**THE PROBLEM**
Pictures aside, restate the records below exactly as written.

**EXTRACTED RECORDS**
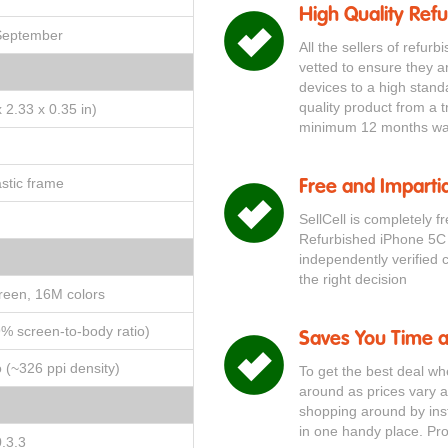
High Quality Ref
 September
All the sellers of refur
vetted to ensure they a
devices to a high stand
quality product from a t
 2.33 x 0.35 in)
minimum 12 months war
astic frame
Free and Impartia
SellCell is completely f
Refurbished iPhone 5C
independently verified 
the right decision
reen, 16M colors
9% screen-to-body ratio)
Saves You Time 
o (~326 ppi density)
To get the best deal w
around as prices vary a
shopping around by inst
in one handy place. Pr
.3.3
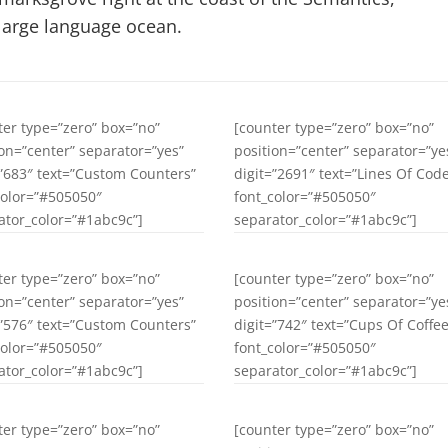
large language ocean.
ter type=”zero” box=”no”
[counter type=”zero” box=”no”
ion=”center” separator=”yes”
position=”center” separator=”ye
=”683″ text=”Custom Counters”
digit=”2691″ text=”Lines Of Cod
color=”#505050″
font_color=”#505050″
ator_color=”#1abc9c”]
separator_color=”#1abc9c”]
ter type=”zero” box=”no”
[counter type=”zero” box=”no”
ion=”center” separator=”yes”
position=”center” separator=”ye
=”576″ text=”Custom Counters”
digit=”742″ text=”Cups Of Coffee
color=”#505050″
font_color=”#505050″
ator_color=”#1abc9c”]
separator_color=”#1abc9c”]
ter type=”zero” box=”no”
[counter type=”zero” box=”no”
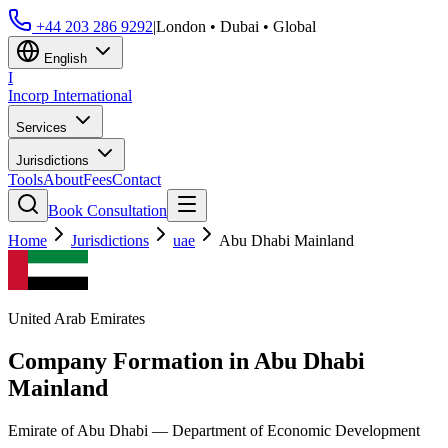
+44 203 286 9292
|
London • Dubai • Global
English
I
Incorp
International
Services
Jurisdictions
Tools
About
Fees
Contact
Book Consultation
Home
Jurisdictions
uae
Abu Dhabi Mainland
United Arab Emirates
Company Formation in
Abu Dhabi
Mainland
Emirate of Abu Dhabi — Department of Economic Development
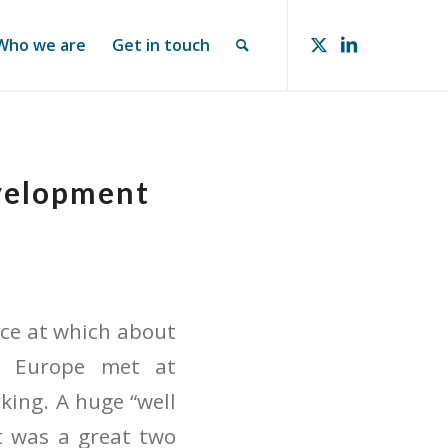
Who we are
Get in touch
evelopment
ce at which about
d Europe met at
king. A huge “well
It was a great two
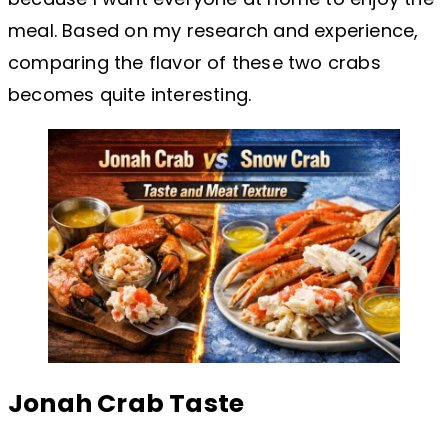
meal. Based on my research and experience,
comparing the flavor of these two crabs
becomes quite interesting.
Jonah Crab Taste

**FINISHED TASK**
High Quality Ref
 September
All the sellers of refur
vetted to ensure they a
devices to a high stand
quality product from a t
 2.33 x 0.35 in)
minimum 12 months war
astic frame
Free and Impartia
SellCell is completely f
Refurbished iPhone 5C
independently verified 
the right decision
reen, 16M colors
9% screen-to-body ratio)
Saves You Time 
o (~326 ppi density)
To get the best deal w
around as prices vary a
shopping around by inst
in one handy place. Pr
.3.3
large language ocean.
ter type=”zero” box=”no”
[counter type=”zero” box=”no”
ion=”center” separator=”yes”
position=”center” separator=”ye
=”683″ text=”Custom Counters”
digit=”2691″ text=”Lines Of Cod
color=”#505050″
font_color=”#505050″
ator_color=”#1abc9c”]
separator_color=”#1abc9c”]
ter type=”zero” box=”no”
[counter type=”zero” box=”no”
ion=”center” separator=”yes”
position=”center” separator=”ye
=”576″ text=”Custom Counters”
digit=”742″ text=”Cups Of Coffee
color=”#505050″
font_color=”#505050″
ator_color=”#1abc9c”]
separator_color=”#1abc9c”]
ter type=”zero” box=”no”
[counter type=”zero” box=”no”
+44 203 286 9292
|
London • Dubai • Global
English
I
Incorp
International
Services
Jurisdictions
Tools
About
Fees
Contact
Book Consultation
Home
Jurisdictions
uae
Abu Dhabi Mainland
United Arab Emirates
Company Formation in
Abu Dhabi
Mainland
Emirate of Abu Dhabi — Department of Economic Development
Who we are
Get in touch
evelopment
ce at which about
d Europe met at
king. A huge “well
It was a great two
meal. Based on my research and experience,
comparing the flavor of these two crabs
becomes quite interesting.
Jonah Crab Taste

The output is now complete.